Start by importing dask and the RDKit:
In [4]: import dask.bag as db
In [5]: from rdkit import Chem
Set up a file reader to pull in one of the Zinc15 tranches, the blocksize argument allows parallel file reading:
In [6]: text = db.read_text('zinc15_CD.rdk.smi', blocksize =int(1e7))
Check how many lines we have; this is the first time we actually do any work:
In [7]: text.count().compute()
Out[7]: 6008877
Create the substructure query we will use: 
In [10]: p = Chem.MolFromSmarts('c1nc(C)nc(O)c1')
Now create a bag containing the molecules:
In [12]: mbag = text.map(lambda x: Chem.MolFromSmiles(x.split()[0], sanitize=False))
And then filter the bag to only contain the molecules that match our substructure query:
In [13]: mms = mbag.filter(lambda x: x is not None).filter(lambda x,y=p: x.HasSubstructMatch(y))
Finally, pull out the results and look at how long it takes:
In [14]: import time
In [15]: t1 = time.time(); ms = mms.compute(); print(" runtime: %.2fs"%(time.time()-t1))
runtime: 49.92s
In [16]: len(ms)
Out[16]: 5739

This got all the cores on my desktop machine happily working away.

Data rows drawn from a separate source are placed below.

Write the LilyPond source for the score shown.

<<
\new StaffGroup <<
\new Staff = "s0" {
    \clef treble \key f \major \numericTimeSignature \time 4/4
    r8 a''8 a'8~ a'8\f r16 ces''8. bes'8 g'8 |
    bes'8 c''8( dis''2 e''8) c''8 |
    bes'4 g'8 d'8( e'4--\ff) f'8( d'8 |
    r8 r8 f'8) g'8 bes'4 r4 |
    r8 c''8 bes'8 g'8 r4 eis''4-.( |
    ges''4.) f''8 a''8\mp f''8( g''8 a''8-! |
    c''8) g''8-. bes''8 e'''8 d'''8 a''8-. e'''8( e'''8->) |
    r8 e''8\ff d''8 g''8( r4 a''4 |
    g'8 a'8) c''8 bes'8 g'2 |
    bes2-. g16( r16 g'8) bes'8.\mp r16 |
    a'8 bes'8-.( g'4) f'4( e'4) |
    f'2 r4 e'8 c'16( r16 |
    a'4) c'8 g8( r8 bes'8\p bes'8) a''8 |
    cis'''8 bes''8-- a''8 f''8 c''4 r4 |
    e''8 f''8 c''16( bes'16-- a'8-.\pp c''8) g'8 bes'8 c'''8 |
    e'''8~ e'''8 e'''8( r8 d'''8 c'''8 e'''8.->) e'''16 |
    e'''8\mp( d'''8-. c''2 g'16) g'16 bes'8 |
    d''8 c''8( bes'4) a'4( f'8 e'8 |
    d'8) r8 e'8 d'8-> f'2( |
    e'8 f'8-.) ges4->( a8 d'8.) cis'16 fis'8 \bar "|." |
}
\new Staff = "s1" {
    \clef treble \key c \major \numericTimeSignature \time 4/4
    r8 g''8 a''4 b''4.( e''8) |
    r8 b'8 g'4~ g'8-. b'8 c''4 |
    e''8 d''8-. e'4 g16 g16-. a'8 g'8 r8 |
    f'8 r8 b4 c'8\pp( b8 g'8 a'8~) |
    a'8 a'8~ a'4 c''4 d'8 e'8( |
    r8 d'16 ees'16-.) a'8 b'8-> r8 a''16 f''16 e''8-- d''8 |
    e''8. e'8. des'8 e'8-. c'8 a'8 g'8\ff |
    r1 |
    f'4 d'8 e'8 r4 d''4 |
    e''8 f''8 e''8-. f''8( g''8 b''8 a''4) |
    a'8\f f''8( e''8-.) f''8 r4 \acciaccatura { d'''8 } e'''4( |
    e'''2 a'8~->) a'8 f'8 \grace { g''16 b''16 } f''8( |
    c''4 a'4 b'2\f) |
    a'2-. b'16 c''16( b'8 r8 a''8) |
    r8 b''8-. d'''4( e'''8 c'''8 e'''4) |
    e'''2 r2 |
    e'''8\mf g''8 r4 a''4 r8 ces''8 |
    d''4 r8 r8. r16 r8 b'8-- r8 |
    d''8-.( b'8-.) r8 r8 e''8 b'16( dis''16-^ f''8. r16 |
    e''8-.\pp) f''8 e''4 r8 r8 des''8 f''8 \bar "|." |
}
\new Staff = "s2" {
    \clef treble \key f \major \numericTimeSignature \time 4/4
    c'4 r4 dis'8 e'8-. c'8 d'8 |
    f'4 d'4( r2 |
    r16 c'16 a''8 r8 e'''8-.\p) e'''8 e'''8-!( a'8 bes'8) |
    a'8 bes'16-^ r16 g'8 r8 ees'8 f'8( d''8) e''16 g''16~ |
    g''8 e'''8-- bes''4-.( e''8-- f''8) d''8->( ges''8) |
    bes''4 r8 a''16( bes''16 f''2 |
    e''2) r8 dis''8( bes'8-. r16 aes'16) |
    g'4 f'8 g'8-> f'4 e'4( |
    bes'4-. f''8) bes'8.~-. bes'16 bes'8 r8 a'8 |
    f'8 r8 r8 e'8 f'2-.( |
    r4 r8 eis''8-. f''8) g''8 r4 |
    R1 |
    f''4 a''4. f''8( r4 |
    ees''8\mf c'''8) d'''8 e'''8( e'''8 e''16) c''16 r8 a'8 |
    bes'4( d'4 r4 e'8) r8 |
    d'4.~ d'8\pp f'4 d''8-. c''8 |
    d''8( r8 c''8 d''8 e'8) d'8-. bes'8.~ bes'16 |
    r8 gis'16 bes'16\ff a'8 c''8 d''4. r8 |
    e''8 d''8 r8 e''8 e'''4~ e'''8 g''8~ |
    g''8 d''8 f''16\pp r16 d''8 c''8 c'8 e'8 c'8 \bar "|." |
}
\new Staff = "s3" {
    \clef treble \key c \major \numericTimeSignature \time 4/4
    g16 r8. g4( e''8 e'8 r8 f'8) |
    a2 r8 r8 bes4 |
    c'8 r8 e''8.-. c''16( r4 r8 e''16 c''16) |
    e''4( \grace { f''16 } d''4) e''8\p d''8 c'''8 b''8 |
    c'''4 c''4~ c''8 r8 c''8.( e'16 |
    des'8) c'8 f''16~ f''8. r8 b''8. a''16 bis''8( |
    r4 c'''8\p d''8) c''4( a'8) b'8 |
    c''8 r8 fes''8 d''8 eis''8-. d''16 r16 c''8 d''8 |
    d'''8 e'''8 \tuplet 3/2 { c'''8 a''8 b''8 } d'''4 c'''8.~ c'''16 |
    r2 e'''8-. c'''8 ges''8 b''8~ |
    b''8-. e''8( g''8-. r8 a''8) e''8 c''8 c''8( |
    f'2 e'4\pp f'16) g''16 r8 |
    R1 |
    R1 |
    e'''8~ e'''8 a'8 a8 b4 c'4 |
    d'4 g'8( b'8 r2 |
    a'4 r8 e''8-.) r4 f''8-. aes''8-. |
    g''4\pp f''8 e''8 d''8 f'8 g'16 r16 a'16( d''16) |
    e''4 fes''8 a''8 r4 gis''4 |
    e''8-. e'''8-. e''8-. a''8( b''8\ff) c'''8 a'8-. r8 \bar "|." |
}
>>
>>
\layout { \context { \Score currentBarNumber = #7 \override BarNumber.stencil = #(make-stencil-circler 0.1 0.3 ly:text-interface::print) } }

~50 seconds to load 6 million molecules from SMILES and do a substructure filter across them without doing any precomputation seems pretty good to me.

A warning to anyone who wants to play at home: you need to be careful about what you call compute() on. Doing mbag.compute() will cause dask to happily go off and try to load 6 million molecules at once. Unless you have a lot more RAM than I do, this is not going to make you happy.

There's some really cool stuff going on in the Python data science world.